Many years later, when I was living in Houston in my 40s, I was at a convenience store buying an ice cream sandwich when a man looked me in the eye and said: “Lady, you scary, the way you look at people.” I was trying to figure out what to say to that — it was a majority black neighbourhood; did he think I was a creepy stealth Karen? — when an older man came up to us, put his arm around my shoulder and said: “This lady is alright! I’ve seen her come out every night, religiously, to buy herself an ice cream sandwich.” And we stood there and talked for a little bit. It was nice, even though a stranger touched me without permission; plainly, it was an asexual gesture of friendly inclusion.

Another time in Houston, I was walking home in the early evening carrying two grocery bags. It was unusual to see anyone walking in that area besides homeless people and that’s probably why a guy pulled up to me in his car — I assumed he was asking for directions. He spoke so low that I couldn’t hear him; I asked him to repeat himself twice. Realising his mistake, he looked down, sighed melancholically, and said “I thought you might want some company.” I laughed, and said something like “No thanks, I’m good.”

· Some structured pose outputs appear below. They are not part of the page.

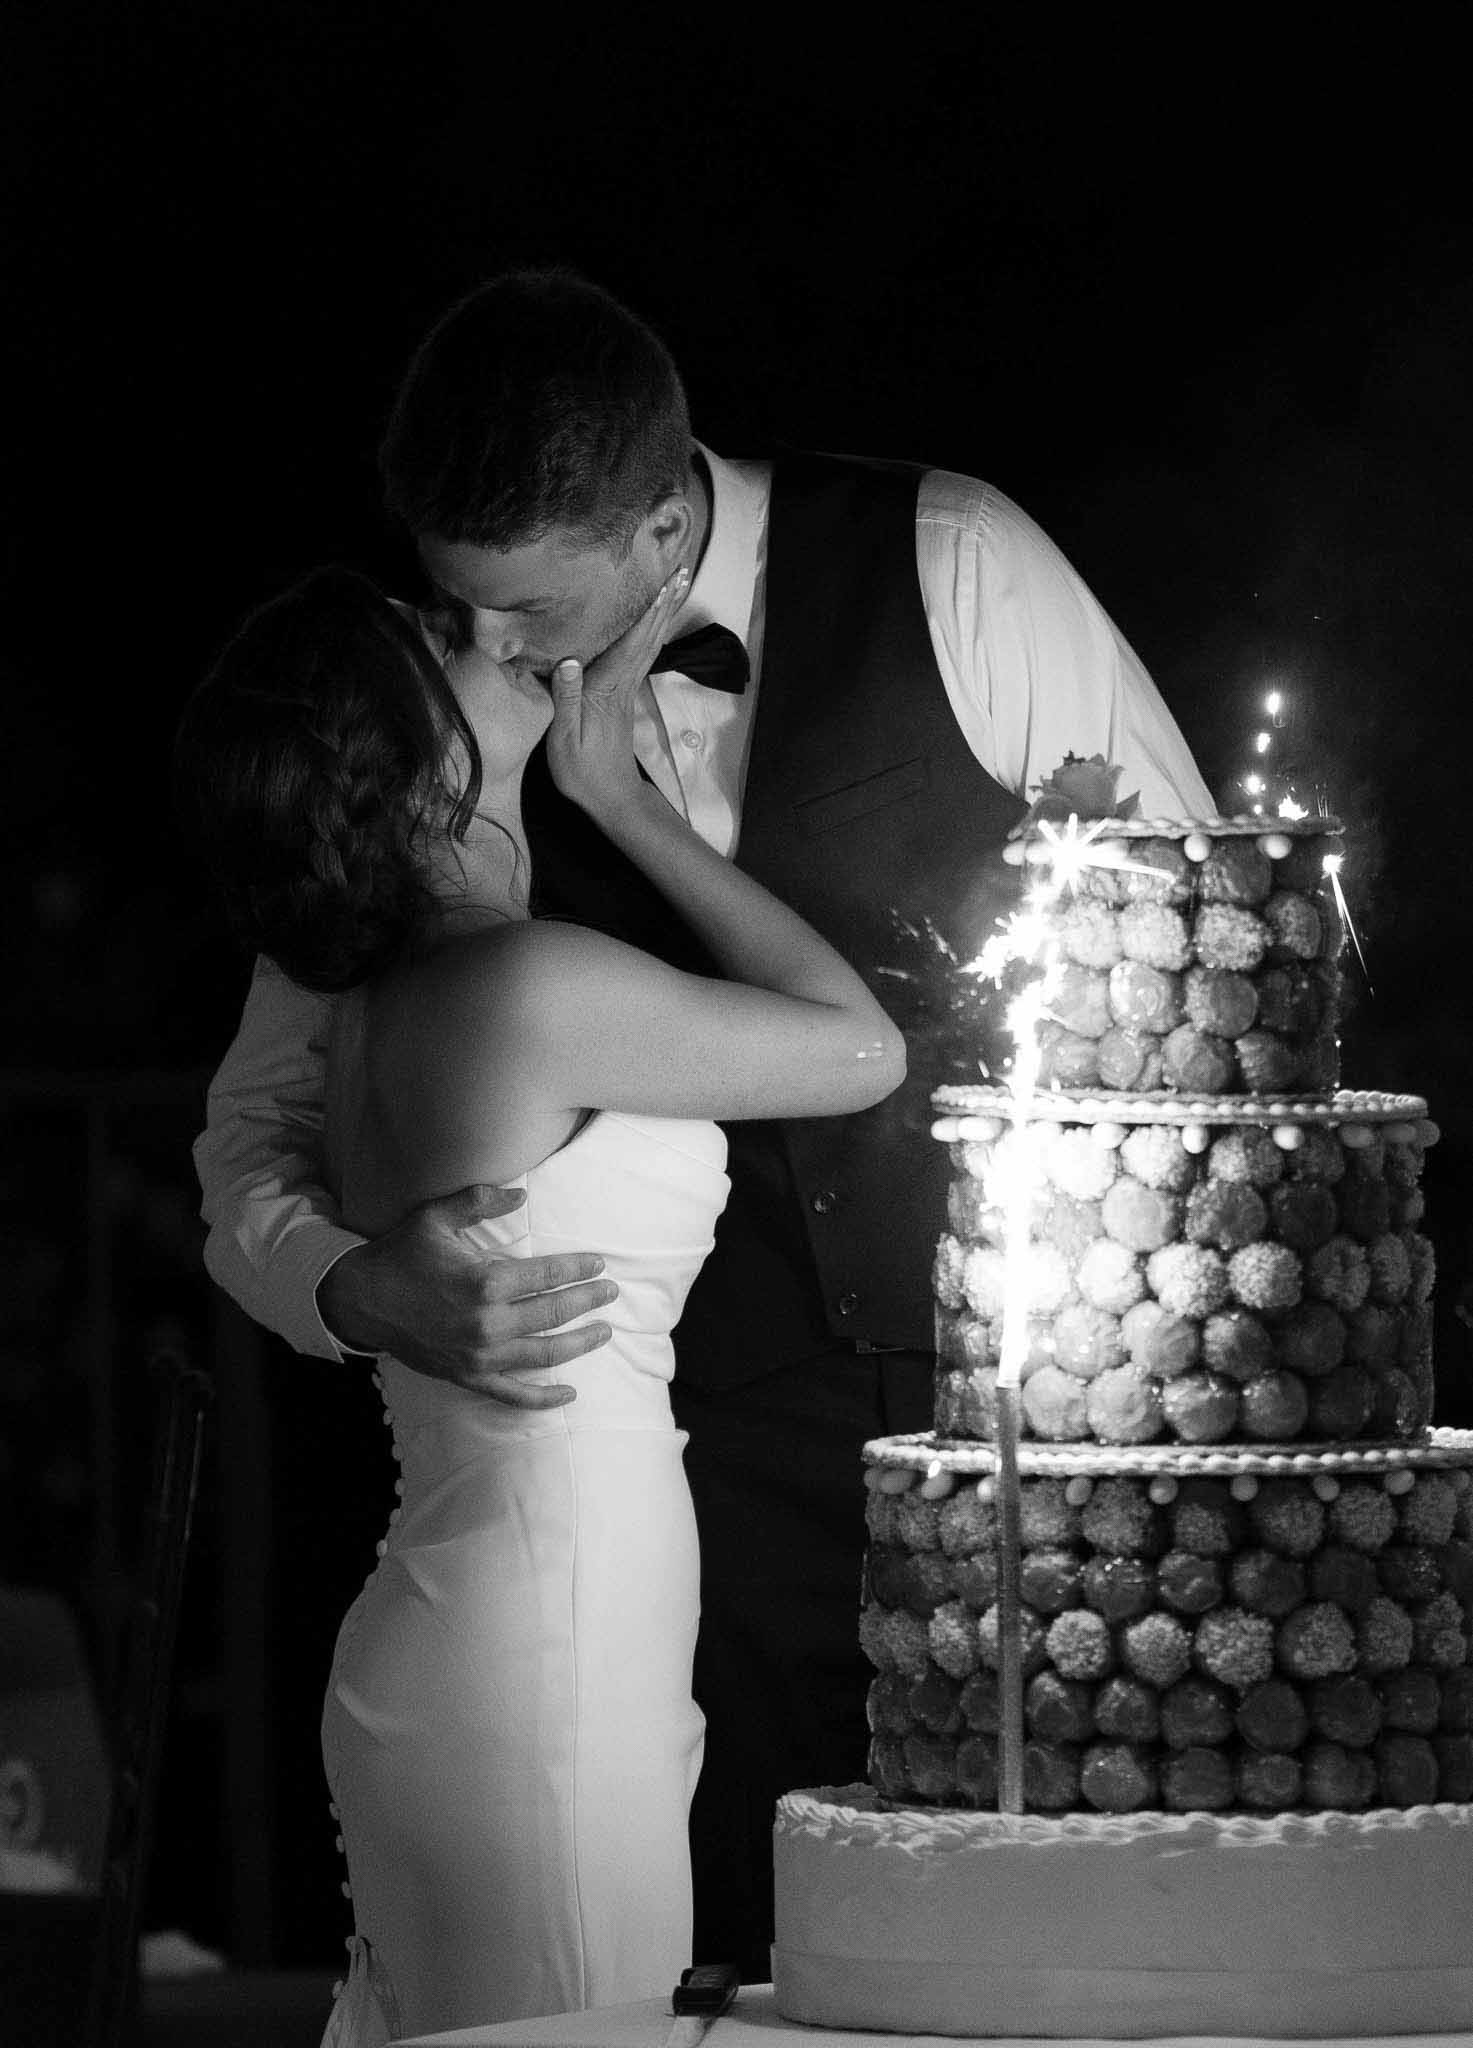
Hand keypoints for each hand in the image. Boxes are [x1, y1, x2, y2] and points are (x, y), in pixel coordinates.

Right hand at [317, 1184, 617, 1407]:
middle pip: (553, 1313)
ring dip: (578, 1345)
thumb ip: (480, 1201)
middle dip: (588, 1302)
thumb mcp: (436, 1218)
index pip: (548, 1275)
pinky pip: (513, 1394)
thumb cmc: (400, 1255)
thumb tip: (522, 1193)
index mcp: (485, 1282)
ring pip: (543, 1354)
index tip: (600, 1265)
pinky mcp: (467, 1376)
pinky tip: (569, 1394)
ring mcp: (478, 1355)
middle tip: (611, 1293)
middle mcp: (487, 1323)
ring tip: (603, 1333)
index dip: (578, 1269)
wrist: (359, 1300)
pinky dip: (543, 1398)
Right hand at [545, 567, 689, 812]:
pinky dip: (651, 630)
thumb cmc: (583, 772)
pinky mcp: (624, 692)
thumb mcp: (564, 740)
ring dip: (662, 611)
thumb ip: (566, 700)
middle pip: (648, 636)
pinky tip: (654, 617)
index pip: (630, 644)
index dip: (645, 612)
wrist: (611, 798)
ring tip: (676, 582)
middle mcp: (622, 682)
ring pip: (649, 642)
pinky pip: (642, 652)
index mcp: (607, 689)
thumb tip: (568, 660)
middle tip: (679, 567)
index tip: (660, 583)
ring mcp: (626, 687)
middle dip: (663, 601)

There is one time I still remember over 25 years later. I wasn’t young, I was 40. The guy who approached me was handsome, about my age, with an open, honest aura. He said he never walked up to women like this but he had seen me walking around a lot and he thought I looked really interesting and wanted to talk to me. He asked for my number. I did some shameful bullshit; I asked him for his address and told him I would write to him. He was surprised but he gave me his address — he even seemed to like the idea. But I never wrote him. I intended to, but I was obsessed with someone else who didn’t like me all that much and had no bandwidth for some random person, even one who was so attractive and seemed so nice that to this day I wonder what would’ve happened if I had written to him.

I don’t recount any of this to idealise these experiences. They are just stuff that happened. But they don’t square with the vision people seem to have of such exchanges now. I hear a lot that younger people think my generation has been conditioned to accept men acting like assholes. But what I just described did the reverse. These and many other experiences taught me to identify assholes, to know when they were actually a danger and when they were not really, and to be assertive in dealing with them or fast in escaping them if need be. It perhaps taught me to be more wary than necessary most of the time. But it also taught me how to connect with people in motion, to feel their spirits in a variety of ways that were not always sexual.

Last week, I was in Moynihan Hall (Penn Station) in NY, standing in front of an exit door eating a cookie before going out on the street. An angry middle-aged woman was there too, mumbling into her phone. As I finished my cookie, she screamed at her device: “Answer the fucking phone!” I looked at her with deep sympathy, but she mistook my expression and actually bared her teeth at me. I smiled and made the WTF gesture with my arms; she scowled though with less conviction.

I said “I’m empathising with you! I agree!” In a tone of sincere amazement she said “Really?” And I said “Yes! I feel it too! Answer the fucking phone!”

With that I walked out the door, smiling. Talking to her had made my day a little bit better; I hope it did the same for her.